- WHAT IS REQUIRED -
Write out each line of the records that has "Silkscreen" in it.
TASK MATERIAL START
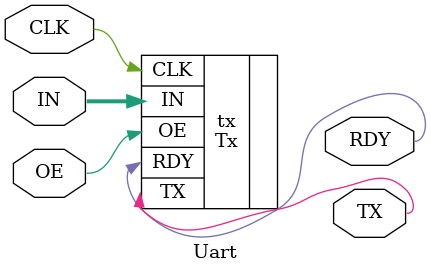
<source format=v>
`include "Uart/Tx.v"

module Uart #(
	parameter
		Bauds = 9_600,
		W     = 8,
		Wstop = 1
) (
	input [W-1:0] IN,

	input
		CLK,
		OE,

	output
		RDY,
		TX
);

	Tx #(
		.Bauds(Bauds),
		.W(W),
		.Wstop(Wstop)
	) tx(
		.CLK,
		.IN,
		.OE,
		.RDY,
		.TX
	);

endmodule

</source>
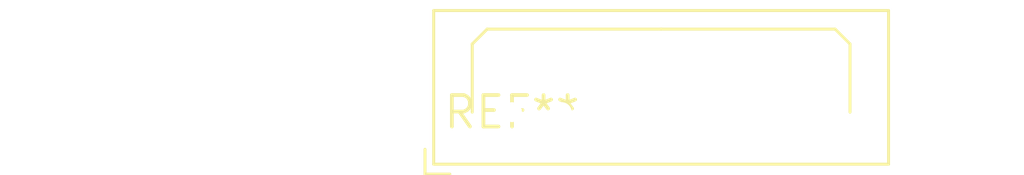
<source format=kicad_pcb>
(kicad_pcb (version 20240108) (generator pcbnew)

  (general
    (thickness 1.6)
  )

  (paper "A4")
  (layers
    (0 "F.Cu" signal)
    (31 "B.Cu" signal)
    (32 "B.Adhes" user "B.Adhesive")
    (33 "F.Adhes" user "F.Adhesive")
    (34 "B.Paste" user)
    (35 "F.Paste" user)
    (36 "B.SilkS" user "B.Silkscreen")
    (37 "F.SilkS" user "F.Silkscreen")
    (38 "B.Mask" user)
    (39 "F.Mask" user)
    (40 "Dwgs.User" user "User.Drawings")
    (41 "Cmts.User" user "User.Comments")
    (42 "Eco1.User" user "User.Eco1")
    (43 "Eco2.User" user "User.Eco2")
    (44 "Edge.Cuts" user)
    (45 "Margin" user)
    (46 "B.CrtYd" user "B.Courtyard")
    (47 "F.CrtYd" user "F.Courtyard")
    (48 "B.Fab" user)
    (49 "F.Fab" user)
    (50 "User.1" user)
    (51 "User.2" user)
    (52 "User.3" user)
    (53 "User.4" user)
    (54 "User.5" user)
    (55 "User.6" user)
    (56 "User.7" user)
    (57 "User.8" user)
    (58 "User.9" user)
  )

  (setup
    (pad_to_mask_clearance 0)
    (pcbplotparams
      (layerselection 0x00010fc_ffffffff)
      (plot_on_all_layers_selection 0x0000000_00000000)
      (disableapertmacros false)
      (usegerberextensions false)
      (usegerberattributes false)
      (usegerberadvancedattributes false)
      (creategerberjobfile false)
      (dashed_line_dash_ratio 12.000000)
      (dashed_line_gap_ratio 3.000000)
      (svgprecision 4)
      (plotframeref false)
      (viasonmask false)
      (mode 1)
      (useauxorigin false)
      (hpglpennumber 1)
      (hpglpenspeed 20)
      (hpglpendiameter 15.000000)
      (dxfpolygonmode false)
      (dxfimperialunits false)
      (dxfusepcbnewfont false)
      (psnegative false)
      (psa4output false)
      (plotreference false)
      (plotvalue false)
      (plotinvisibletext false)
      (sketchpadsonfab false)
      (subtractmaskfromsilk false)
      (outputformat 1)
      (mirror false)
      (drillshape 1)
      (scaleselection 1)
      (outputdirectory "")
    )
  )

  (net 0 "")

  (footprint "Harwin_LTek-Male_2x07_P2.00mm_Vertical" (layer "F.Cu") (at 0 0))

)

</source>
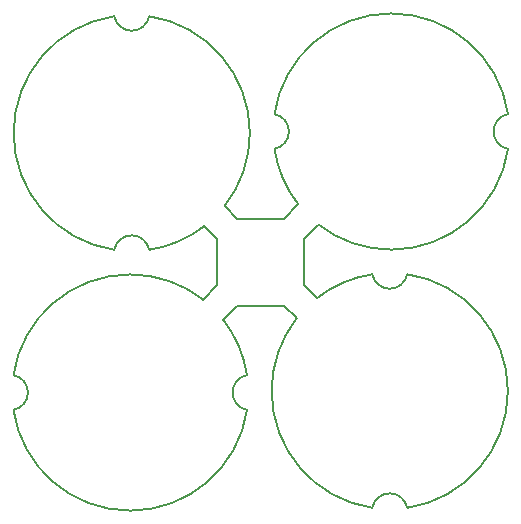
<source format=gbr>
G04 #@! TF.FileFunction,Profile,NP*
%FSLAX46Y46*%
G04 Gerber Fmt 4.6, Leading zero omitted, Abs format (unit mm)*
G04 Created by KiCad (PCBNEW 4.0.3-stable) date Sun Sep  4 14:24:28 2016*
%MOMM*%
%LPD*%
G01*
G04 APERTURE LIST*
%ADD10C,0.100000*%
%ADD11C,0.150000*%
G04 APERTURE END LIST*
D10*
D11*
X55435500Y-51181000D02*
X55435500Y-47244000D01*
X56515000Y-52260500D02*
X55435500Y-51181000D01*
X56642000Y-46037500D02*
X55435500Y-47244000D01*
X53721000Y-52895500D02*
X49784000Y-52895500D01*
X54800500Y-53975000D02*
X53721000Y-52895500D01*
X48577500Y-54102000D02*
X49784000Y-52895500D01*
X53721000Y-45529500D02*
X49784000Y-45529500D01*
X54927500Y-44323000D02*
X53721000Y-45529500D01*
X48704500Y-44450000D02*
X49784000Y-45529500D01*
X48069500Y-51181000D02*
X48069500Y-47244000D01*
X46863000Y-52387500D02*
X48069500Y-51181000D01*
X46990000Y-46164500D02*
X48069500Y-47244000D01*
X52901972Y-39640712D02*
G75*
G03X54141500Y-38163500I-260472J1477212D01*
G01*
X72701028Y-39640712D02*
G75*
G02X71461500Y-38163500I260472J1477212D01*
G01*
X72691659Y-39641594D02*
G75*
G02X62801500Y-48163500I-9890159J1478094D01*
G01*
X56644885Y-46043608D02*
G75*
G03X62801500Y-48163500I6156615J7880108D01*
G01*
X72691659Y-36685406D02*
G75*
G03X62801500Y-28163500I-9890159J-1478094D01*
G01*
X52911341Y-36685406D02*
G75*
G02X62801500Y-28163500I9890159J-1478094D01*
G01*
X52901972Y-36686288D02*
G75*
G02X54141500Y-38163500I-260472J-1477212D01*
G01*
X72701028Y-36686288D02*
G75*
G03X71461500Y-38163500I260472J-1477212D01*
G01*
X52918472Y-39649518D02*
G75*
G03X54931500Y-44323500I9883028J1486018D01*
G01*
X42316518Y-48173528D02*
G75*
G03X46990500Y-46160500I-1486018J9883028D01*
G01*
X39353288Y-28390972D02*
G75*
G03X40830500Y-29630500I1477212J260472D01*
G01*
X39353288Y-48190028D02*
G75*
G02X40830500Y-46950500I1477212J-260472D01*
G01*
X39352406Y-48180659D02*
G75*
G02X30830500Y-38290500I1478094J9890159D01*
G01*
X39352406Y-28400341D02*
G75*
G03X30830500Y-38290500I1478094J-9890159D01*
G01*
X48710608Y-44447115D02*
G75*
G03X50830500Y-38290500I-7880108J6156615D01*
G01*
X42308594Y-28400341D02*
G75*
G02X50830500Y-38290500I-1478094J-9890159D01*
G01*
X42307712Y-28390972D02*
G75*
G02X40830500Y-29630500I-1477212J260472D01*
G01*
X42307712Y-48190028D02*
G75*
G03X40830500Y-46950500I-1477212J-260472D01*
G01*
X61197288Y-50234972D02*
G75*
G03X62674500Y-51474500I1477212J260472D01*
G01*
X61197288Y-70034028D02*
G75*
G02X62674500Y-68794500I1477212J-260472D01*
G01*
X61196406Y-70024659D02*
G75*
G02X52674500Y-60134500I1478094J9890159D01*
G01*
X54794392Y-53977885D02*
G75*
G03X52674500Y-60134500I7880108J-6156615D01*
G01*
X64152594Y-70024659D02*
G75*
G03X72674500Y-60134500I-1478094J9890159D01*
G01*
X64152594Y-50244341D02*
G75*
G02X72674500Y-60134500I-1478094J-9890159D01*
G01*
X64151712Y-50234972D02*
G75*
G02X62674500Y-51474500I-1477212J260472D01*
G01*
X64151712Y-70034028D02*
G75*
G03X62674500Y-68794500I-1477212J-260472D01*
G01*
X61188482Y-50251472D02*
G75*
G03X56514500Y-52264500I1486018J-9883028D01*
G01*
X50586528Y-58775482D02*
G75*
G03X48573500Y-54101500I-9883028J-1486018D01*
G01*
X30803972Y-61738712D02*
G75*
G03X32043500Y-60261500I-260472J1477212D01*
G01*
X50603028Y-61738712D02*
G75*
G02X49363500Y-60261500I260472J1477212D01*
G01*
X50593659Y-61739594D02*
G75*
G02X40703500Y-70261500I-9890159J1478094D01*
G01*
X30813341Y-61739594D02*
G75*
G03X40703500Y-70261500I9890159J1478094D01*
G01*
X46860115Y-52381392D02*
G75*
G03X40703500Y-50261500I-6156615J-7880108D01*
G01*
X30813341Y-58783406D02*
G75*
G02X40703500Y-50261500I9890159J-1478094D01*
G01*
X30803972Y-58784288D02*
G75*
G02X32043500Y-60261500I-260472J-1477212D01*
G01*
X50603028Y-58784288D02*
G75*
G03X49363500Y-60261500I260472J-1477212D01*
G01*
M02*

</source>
TASK MATERIAL END
- EXPECTED OUTPUT -
    (36 "B.SilkS" user "B.Silkscreen")
    (37 "F.SilkS" user "F.Silkscreen")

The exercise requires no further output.